By Dan Kennedy • The press, politics, technology, culture and other passions

Mass. shield law proposed

Lawyer and journalist Robert J. Ambrogi, who writes the Media Law blog, has passed along the full text of a proposed Massachusetts shield law filed last week by state Senate president Robert Travaglini. I’ve uploaded the text as a PDF file; click here.

Ambrogi, who helped draft the proposed law, writes:

The bill is broad in its definition of who it covers, in order to include bloggers and freelance reporters. It defines coverage to include any person who “engages in the gathering of news or information” and “has the intent, at the beginning of the process of gathering news or information, to disseminate the news or information to the public.”

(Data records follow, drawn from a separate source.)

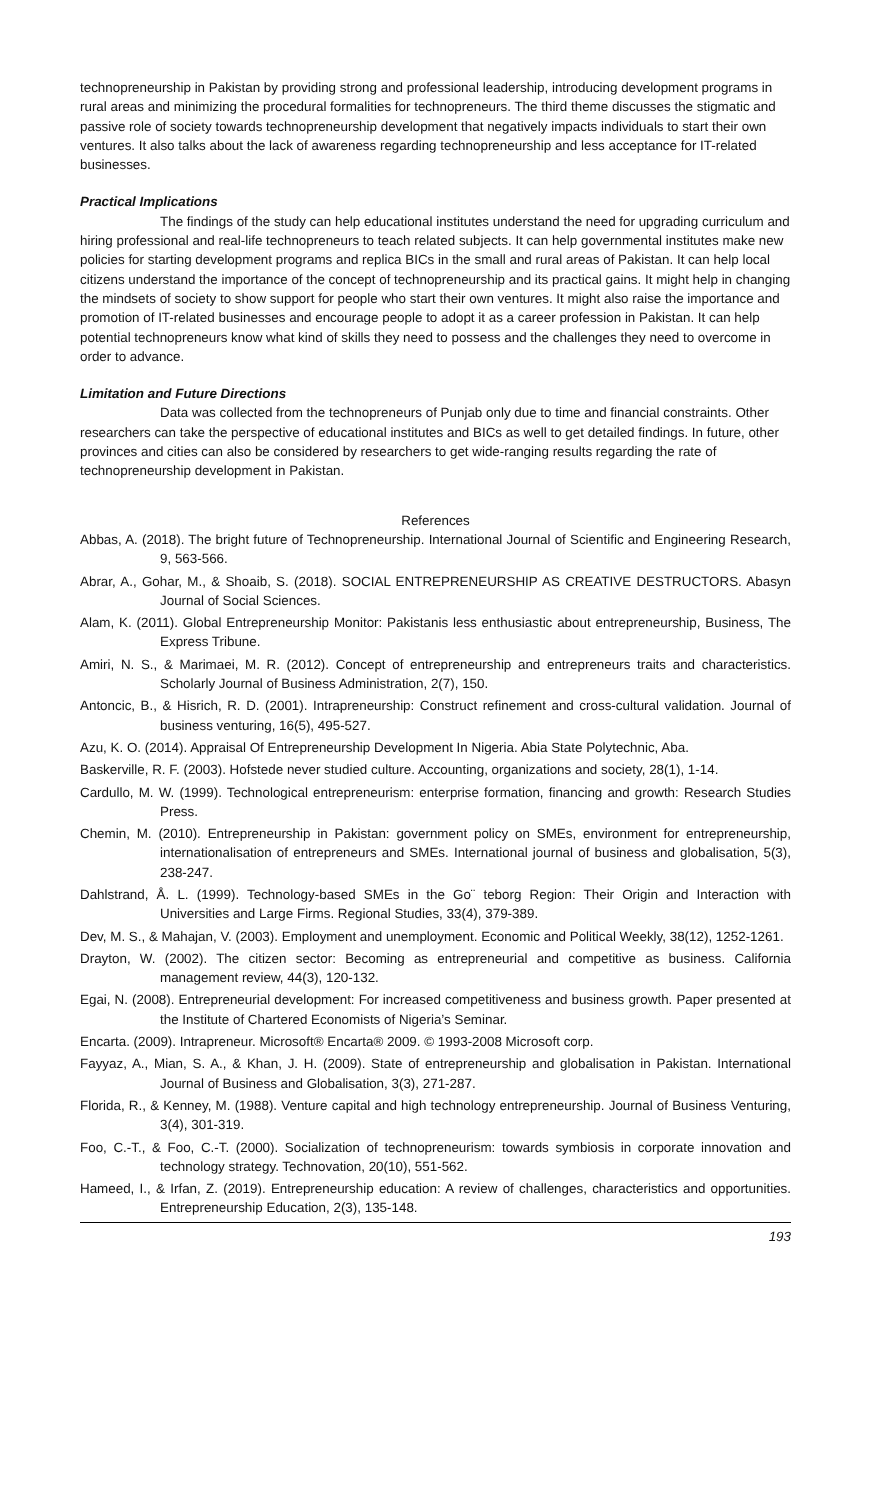technopreneurship in Pakistan by providing strong and professional leadership, introducing development programs in rural areas and minimizing the procedural formalities for technopreneurs. The third theme discusses the stigmatic and passive role of society towards technopreneurship development that negatively impacts individuals to start their own ventures. It also talks about the lack of awareness regarding technopreneurship and less acceptance for IT-related businesses.
Practical Implications
The findings of the study can help educational institutes understand the need for upgrading curriculum and hiring professional and real-life technopreneurs to teach related subjects. It can help governmental institutes make new policies for starting development programs and replica BICs in the small and rural areas of Pakistan. It can help local citizens understand the importance of the concept of technopreneurship and its practical gains. It might help in changing the mindsets of society to show support for people who start their own ventures. It might also raise the importance and promotion of IT-related businesses and encourage people to adopt it as a career profession in Pakistan. It can help potential technopreneurs know what kind of skills they need to possess and the challenges they need to overcome in order to advance.
Limitation and Future Directions
Data was collected from the technopreneurs of Punjab only due to time and financial constraints. Other researchers can take the perspective of educational institutes and BICs as well to get detailed findings. In future, other provinces and cities can also be considered by researchers to get wide-ranging results regarding the rate of technopreneurship development in Pakistan.
References
Abbas, A. (2018). The bright future of Technopreneurship. International Journal of Scientific and Engineering Research, 9, 563-566.
Abrar, A., Gohar, M., & Shoaib, S. (2018). SOCIAL ENTREPRENEURSHIP AS CREATIVE DESTRUCTORS. Abasyn Journal of Social Sciences.
Alam, K. (2011). Global Entrepreneurship Monitor: Pakistanis less enthusiastic about entrepreneurship, Business, The Express Tribune.
Amiri, N. S., & Marimaei, M. R. (2012). Concept of entrepreneurship and entrepreneurs traits and characteristics. Scholarly Journal of Business Administration, 2(7), 150.
Antoncic, B., & Hisrich, R. D. (2001). Intrapreneurship: Construct refinement and cross-cultural validation. Journal of business venturing, 16(5), 495-527.
Azu, K. O. (2014). Appraisal Of Entrepreneurship Development In Nigeria. Abia State Polytechnic, Aba.
Baskerville, R. F. (2003). Hofstede never studied culture. Accounting, organizations and society, 28(1), 1-14.
Cardullo, M. W. (1999). Technological entrepreneurism: enterprise formation, financing and growth: Research Studies Press.
Chemin, M. (2010). Entrepreneurship in Pakistan: government policy on SMEs, environment for entrepreneurship, internationalisation of entrepreneurs and SMEs. International journal of business and globalisation, 5(3), 238-247.
Dahlstrand, Å. L. (1999). Technology-based SMEs in the Go¨ teborg Region: Their Origin and Interaction with Universities and Large Firms. Regional Studies, 33(4), 379-389.
Dev, M. S., & Mahajan, V. (2003). Employment and unemployment. Economic and Political Weekly, 38(12), 1252-1261.
Drayton, W. (2002). The citizen sector: Becoming as entrepreneurial and competitive as business. California management review, 44(3), 120-132.
Egai, N. (2008). Entrepreneurial development: For increased competitiveness and business growth. Paper presented at the Institute of Chartered Economists of Nigeria’s Seminar.
Encarta. (2009). Intrapreneur. Microsoft® Encarta® 2009. © 1993-2008 Microsoft corp.
Fayyaz, A., Mian, S. A., & Khan, J. H. (2009). State of entrepreneurship and globalisation in Pakistan. International Journal of Business and Globalisation, 3(3), 271-287.
Florida, R., & Kenney, M. (1988). Venture capital and high technology entrepreneurship. Journal of Business Venturing, 3(4), 301-319.
Foo, C.-T., & Foo, C.-T. (2000). Socialization of technopreneurism: towards symbiosis in corporate innovation and technology strategy. Technovation, 20(10), 551-562.
Hameed, I., & Irfan, Z. (2019). Entrepreneurship education: A review of challenges, characteristics and opportunities. Entrepreneurship Education, 2(3), 135-148.
193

As I’ve argued before, this is the correct approach, as it protects journalism rather than journalists. If a blogger is engaged in journalism, she or he ought to have just as much protection as a staff reporter for a large news organization.

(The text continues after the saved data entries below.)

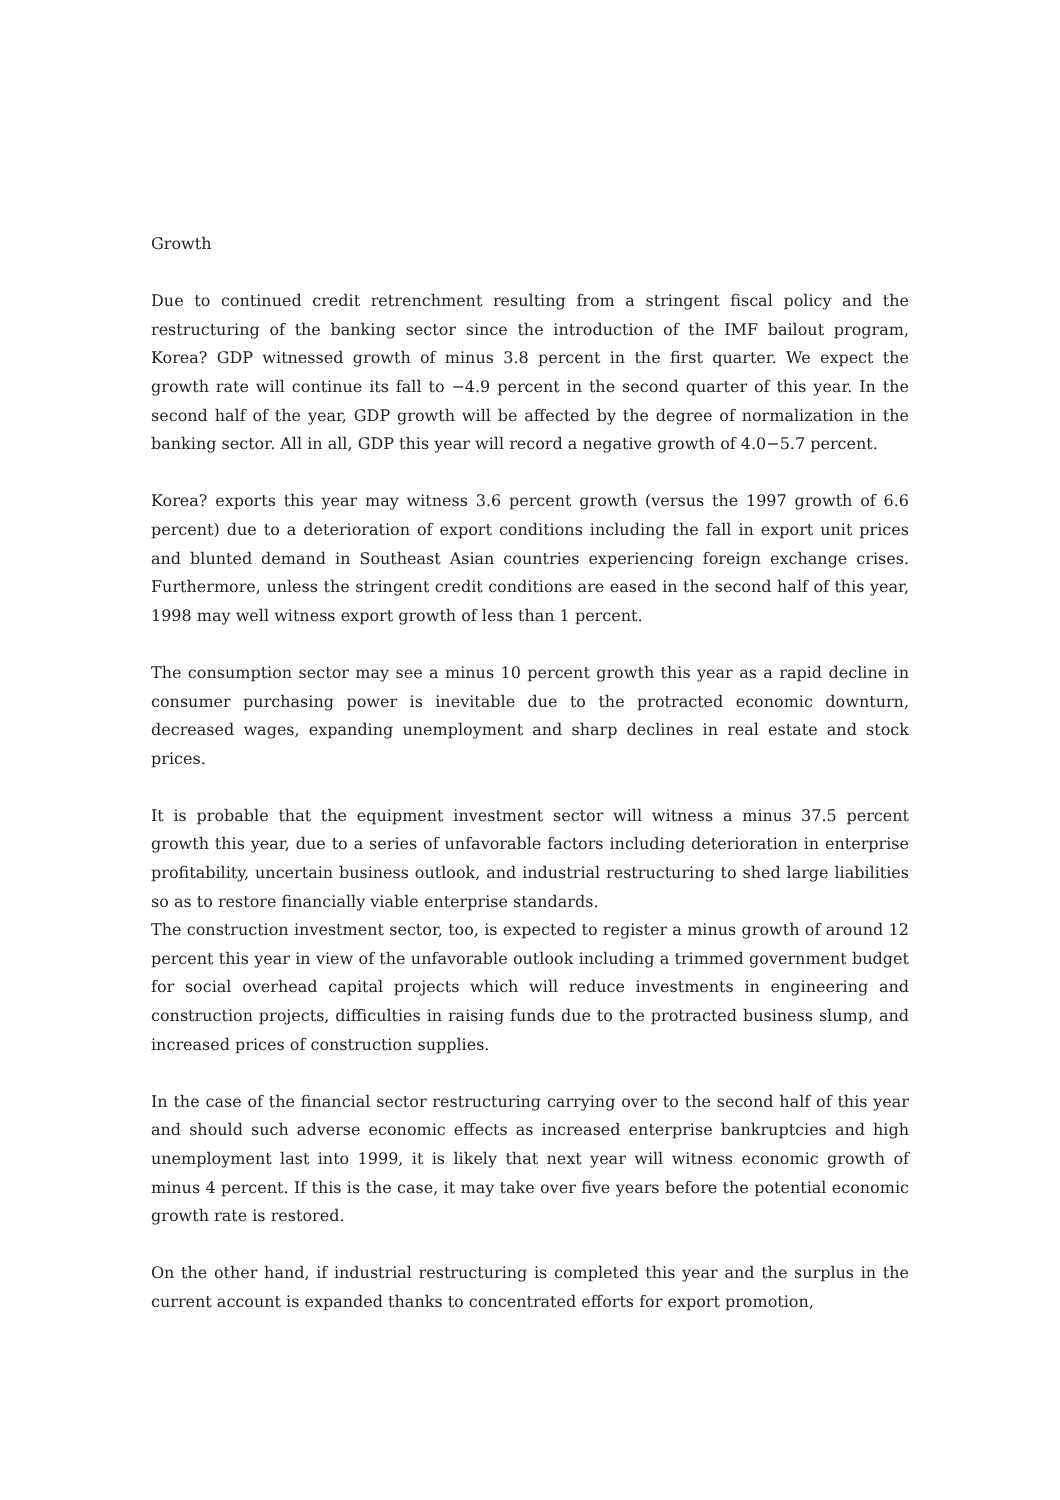Growth
Due to continued credit retrenchment resulting from a stringent fiscal policy and the restructuring of the banking sector since the introduction of the IMF bailout program, Korea? GDP witnessed growth of minus 3.8 percent in the first quarter. We expect the growth rate will continue its fall to −4.9 percent in the second quarter of this year. In the second half of the year, GDP growth will be affected by the degree of normalization in the banking sector. All in all, GDP this year will record a negative growth of 4.0−5.7 percent.
Korea? exports this year may witness 3.6 percent growth (versus the 1997 growth of 6.6 percent) due to a deterioration of export conditions including the fall in export unit prices and blunted demand in Southeast Asian countries experiencing foreign exchange crises. Furthermore, unless the stringent credit conditions are eased in the second half of this year, 1998 may well witness export growth of less than 1 percent.
The consumption sector may see a minus 10 percent growth this year as a rapid decline in consumer purchasing power is inevitable due to the protracted economic downturn, decreased wages, expanding unemployment and sharp declines in real estate and stock prices.
It is probable that the equipment investment sector will witness a minus 37.5 percent growth this year, due to a series of unfavorable factors including deterioration in enterprise profitability, uncertain business outlook, and industrial restructuring to shed large liabilities so as to restore financially viable enterprise standards.
The construction investment sector, too, is expected to register a minus growth of around 12 percent this year in view of the unfavorable outlook including a trimmed government budget for social overhead capital projects which will reduce investments in engineering and construction projects, difficulties in raising funds due to the protracted business slump, and increased prices of construction supplies.
In the case of the financial sector restructuring carrying over to the second half of this year and should such adverse economic effects as increased enterprise bankruptcies and high unemployment last into 1999, it is likely that next year will witness economic growth of minus 4 percent. If this is the case, it may take over five years before the potential economic growth rate is restored.
On the other hand, if industrial restructuring is completed this year and the surplus in the current account is expanded thanks to concentrated efforts for export promotion,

The proposed law would protect journalists from having to give up their confidential sources, notes, unused video and other materials they amassed in the course of doing their jobs. But the bill is also sensitive to the fact that the courts have never recognized a constitutional right for reporters not to testify in a legal proceeding. In addition to an exception for terrorism investigations, the bill lays out this balancing test that a judge would have to use before compelling a journalist to testify:

(1) the news or information is critical and necessary to the resolution of a significant legal issue before an entity of the judicial, legislative, or executive branch of the Commonwealth that has the power to issue a subpoena;

(2) the news or information could not be obtained by any alternative means; and

(3) there is an overriding public interest in the disclosure.

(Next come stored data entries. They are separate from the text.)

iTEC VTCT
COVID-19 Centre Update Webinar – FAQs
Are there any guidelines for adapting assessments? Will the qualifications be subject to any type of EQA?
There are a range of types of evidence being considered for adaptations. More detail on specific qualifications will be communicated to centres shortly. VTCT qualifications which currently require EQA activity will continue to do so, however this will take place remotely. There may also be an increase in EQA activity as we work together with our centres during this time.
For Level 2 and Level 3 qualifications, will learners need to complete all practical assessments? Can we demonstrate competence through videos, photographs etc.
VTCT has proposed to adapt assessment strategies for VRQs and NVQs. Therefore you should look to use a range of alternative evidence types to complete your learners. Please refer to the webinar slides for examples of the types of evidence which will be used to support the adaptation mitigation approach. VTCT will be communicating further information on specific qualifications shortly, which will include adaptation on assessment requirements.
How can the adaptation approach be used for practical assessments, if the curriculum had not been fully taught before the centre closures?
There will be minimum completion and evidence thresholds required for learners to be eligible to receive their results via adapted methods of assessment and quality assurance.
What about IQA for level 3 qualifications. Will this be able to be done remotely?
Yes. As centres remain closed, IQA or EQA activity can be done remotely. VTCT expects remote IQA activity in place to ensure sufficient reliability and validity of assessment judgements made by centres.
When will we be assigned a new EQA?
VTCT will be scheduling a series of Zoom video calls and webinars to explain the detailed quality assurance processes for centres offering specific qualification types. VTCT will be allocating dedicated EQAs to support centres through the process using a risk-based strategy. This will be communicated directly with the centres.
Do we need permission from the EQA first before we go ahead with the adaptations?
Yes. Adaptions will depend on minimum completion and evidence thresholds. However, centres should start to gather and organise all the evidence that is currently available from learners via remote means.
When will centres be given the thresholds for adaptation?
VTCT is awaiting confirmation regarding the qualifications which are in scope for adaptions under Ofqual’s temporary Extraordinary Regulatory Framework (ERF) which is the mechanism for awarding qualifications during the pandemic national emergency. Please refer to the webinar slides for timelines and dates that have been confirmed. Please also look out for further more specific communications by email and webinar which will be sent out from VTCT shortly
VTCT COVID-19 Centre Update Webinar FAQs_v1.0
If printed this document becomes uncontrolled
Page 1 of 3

This is precisely the balancing test proposed by Justice Potter Stewart in the U.S. Supreme Court’s Branzburg v. Hayes decision in 1972. And it certainly ought to allay any concerns that a shield law would give the media too much power. For example, if the federal government had such a law in place, there’s little doubt that Judith Miller, Matthew Cooper, et al. still would have been compelled to testify.

At a moment when journalists behaving badly is a recurring theme, this is not an auspicious moment to be pushing for increased protections for newsgathering. Nevertheless, more than 30 states have some type of shield law on the books. It’s time for Massachusetts to join those ranks.